◆ **WHAT TO DO**
Write out exactly the lines below that run from the one containing "Ibn Kathir (Abridged)" through the one containing "ích prefektur a lokálních úřednících.", both included, with no other lines.

Items from a dataset:
☆ ☆ ☆ ☆ ☆ ☆ ☆

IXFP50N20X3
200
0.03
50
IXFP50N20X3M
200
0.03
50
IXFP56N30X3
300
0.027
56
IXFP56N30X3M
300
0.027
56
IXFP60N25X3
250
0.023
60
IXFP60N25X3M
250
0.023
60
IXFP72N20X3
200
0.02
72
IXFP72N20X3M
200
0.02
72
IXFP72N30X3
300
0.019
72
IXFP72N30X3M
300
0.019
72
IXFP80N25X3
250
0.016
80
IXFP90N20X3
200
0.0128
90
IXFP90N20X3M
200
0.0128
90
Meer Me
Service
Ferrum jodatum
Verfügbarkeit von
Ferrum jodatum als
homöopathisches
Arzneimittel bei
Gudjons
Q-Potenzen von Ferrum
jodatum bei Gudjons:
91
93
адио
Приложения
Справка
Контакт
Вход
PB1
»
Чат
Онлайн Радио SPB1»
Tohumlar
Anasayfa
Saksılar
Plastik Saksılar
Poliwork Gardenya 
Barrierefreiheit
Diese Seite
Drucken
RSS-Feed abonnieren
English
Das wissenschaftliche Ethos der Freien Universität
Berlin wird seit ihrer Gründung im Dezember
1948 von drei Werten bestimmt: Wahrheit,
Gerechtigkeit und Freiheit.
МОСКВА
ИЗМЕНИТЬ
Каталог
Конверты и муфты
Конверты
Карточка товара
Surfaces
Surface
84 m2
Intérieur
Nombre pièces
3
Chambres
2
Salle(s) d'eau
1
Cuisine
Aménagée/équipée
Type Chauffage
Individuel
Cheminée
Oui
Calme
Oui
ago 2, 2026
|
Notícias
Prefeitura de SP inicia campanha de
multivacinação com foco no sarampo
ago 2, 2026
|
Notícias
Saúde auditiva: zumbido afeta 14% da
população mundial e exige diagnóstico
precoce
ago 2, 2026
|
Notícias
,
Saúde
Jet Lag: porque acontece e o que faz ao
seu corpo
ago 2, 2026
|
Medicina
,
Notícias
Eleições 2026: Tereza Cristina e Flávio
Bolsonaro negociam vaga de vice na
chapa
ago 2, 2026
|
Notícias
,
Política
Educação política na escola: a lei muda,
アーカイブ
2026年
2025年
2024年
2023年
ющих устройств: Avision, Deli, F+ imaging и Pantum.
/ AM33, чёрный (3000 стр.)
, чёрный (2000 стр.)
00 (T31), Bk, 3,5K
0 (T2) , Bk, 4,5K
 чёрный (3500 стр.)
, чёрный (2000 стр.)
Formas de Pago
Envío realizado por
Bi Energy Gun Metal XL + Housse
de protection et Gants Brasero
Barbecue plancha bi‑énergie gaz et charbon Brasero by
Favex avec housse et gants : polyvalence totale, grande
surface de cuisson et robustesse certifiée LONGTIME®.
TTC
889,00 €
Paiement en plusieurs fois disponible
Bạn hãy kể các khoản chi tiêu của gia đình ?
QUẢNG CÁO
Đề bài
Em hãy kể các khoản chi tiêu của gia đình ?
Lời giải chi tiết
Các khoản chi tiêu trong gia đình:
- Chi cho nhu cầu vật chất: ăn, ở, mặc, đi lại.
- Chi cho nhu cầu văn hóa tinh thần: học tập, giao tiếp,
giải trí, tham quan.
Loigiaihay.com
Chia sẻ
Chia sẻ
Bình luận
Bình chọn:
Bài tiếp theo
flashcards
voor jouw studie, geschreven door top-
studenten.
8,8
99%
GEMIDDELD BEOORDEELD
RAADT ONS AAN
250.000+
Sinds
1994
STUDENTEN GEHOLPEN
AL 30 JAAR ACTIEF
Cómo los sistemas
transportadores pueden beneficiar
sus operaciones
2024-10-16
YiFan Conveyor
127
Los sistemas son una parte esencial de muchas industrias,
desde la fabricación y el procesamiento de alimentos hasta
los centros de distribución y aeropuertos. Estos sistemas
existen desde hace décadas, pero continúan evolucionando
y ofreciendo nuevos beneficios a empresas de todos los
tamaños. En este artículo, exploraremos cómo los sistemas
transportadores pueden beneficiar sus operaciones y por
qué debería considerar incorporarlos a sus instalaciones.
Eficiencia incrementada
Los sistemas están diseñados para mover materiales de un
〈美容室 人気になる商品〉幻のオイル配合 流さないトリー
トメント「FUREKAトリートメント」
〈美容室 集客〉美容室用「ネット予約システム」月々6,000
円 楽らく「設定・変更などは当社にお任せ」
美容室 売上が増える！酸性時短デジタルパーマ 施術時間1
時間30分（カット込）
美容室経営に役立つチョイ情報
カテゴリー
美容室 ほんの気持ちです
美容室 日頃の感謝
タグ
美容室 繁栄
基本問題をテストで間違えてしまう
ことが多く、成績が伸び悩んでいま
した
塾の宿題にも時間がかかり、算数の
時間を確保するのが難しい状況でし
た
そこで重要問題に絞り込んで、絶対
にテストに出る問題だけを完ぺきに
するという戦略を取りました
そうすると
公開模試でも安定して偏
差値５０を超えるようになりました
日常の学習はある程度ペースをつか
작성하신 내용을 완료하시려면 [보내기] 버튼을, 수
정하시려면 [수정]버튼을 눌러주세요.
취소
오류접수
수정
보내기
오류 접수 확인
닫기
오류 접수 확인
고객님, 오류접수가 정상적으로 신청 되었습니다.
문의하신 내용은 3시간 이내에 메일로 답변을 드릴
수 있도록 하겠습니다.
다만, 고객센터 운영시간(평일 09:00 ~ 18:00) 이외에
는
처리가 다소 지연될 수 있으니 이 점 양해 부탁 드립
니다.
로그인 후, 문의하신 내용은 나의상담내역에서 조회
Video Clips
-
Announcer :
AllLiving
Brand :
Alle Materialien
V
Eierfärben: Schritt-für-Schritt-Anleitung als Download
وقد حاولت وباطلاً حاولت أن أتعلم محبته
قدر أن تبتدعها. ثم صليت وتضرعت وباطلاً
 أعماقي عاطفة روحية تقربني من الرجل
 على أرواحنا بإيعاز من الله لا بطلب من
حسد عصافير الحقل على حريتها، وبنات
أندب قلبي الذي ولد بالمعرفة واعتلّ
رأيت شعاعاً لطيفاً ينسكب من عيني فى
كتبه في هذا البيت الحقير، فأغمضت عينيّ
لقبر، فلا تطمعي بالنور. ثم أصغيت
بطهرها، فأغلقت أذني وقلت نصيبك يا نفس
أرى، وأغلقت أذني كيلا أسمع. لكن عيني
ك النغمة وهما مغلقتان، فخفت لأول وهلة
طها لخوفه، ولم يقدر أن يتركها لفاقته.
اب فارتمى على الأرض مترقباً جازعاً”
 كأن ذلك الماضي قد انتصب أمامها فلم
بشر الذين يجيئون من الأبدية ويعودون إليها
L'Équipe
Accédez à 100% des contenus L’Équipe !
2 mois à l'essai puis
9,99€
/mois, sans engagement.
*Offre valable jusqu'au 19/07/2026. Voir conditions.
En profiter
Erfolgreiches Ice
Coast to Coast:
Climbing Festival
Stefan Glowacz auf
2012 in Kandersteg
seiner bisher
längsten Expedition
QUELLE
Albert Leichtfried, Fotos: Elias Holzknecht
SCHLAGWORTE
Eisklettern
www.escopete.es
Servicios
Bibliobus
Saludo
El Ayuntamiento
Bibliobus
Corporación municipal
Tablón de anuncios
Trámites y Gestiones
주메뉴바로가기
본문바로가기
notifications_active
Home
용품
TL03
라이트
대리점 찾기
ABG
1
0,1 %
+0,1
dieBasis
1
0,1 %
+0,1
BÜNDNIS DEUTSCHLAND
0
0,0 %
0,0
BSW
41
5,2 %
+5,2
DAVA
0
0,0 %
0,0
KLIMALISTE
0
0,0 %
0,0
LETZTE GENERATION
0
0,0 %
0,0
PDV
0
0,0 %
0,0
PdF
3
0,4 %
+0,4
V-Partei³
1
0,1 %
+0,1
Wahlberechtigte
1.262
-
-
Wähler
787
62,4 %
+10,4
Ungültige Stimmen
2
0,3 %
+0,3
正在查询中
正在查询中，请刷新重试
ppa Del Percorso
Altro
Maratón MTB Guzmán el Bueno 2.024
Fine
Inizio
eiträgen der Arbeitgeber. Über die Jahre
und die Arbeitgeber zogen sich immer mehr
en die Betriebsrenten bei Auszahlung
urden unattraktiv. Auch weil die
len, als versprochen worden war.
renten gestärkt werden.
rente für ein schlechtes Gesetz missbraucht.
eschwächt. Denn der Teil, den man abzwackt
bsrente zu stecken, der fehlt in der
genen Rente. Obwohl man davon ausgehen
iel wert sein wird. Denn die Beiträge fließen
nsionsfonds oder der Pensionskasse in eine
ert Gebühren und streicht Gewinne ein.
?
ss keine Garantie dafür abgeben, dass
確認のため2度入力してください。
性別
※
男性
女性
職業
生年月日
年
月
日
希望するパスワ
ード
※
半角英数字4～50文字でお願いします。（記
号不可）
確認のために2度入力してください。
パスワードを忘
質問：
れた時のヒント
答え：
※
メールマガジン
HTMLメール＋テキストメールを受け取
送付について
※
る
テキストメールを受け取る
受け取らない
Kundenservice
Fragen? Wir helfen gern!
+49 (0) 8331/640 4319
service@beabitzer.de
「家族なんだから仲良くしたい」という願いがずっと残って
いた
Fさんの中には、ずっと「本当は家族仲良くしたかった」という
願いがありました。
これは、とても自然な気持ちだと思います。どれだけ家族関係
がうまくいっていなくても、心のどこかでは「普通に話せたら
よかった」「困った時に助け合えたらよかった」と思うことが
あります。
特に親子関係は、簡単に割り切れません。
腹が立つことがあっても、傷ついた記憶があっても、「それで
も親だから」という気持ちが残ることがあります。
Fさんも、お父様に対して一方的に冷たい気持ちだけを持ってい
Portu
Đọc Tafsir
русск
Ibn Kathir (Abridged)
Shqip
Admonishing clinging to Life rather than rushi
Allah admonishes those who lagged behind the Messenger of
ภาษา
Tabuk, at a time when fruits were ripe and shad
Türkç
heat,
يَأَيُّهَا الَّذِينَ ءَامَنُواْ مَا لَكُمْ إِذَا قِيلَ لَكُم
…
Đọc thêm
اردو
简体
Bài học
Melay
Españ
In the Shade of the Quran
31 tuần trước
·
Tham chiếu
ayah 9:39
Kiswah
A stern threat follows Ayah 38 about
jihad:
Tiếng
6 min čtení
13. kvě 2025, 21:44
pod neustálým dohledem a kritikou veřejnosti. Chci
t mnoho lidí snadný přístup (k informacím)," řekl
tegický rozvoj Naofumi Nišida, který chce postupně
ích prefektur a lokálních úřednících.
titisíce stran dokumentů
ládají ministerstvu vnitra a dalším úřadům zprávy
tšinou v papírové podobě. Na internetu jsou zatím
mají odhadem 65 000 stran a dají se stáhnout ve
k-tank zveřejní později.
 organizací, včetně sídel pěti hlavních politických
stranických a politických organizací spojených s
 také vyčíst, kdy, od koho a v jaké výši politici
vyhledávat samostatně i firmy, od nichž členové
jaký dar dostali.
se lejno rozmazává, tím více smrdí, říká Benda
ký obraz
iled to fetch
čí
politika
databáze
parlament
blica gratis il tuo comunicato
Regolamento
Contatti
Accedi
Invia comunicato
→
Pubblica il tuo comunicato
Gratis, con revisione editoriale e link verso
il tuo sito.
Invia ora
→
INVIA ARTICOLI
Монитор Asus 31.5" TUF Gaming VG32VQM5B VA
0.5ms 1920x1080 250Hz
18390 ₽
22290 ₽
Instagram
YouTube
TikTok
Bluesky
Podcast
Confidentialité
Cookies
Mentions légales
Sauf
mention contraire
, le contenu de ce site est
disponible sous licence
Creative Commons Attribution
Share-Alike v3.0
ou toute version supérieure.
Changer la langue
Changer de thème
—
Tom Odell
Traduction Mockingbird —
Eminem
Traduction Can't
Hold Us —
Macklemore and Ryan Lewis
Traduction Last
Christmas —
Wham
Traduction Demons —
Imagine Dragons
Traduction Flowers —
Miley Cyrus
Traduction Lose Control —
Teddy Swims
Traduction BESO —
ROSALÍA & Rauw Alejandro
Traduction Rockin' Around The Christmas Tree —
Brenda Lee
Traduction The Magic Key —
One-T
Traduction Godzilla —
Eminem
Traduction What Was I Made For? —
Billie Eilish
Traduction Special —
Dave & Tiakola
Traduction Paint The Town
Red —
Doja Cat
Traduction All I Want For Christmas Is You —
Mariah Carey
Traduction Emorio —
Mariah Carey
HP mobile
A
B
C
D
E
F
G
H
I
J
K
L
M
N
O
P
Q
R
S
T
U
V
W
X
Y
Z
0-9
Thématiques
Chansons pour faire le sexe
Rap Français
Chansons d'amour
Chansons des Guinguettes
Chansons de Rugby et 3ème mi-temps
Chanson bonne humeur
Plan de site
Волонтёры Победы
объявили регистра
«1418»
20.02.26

☆ ☆ ☆ ☆ ☆ ☆ ☆

◆ **EXERCISE OUTPUT**
Ibn Kathir (Abridged)
Shqip
Admonishing clinging to Life rather than rushi
Allah admonishes those who lagged behind the Messenger of
ภาษา
Tabuk, at a time when fruits were ripe and shad
Türkç
heat,
يَأَيُّهَا الَّذِينَ ءَامَنُواْ مَا لَكُمْ إِذَا قِيلَ لَكُم
…
Đọc thêm
اردو
简体
Bài học
Melay
Españ
In the Shade of the Quran
31 tuần trước
·
Tham chiếu
ayah 9:39
Kiswah
A stern threat follows Ayah 38 about
jihad:
Tiếng
6 min čtení
13. kvě 2025, 21:44
pod neustálým dohledem a kritikou veřejnosti. Chci
t mnoho lidí snadný přístup (k informacím)," řekl
tegický rozvoj Naofumi Nišida, který chce postupně
ích prefektur a lokálních úřednících.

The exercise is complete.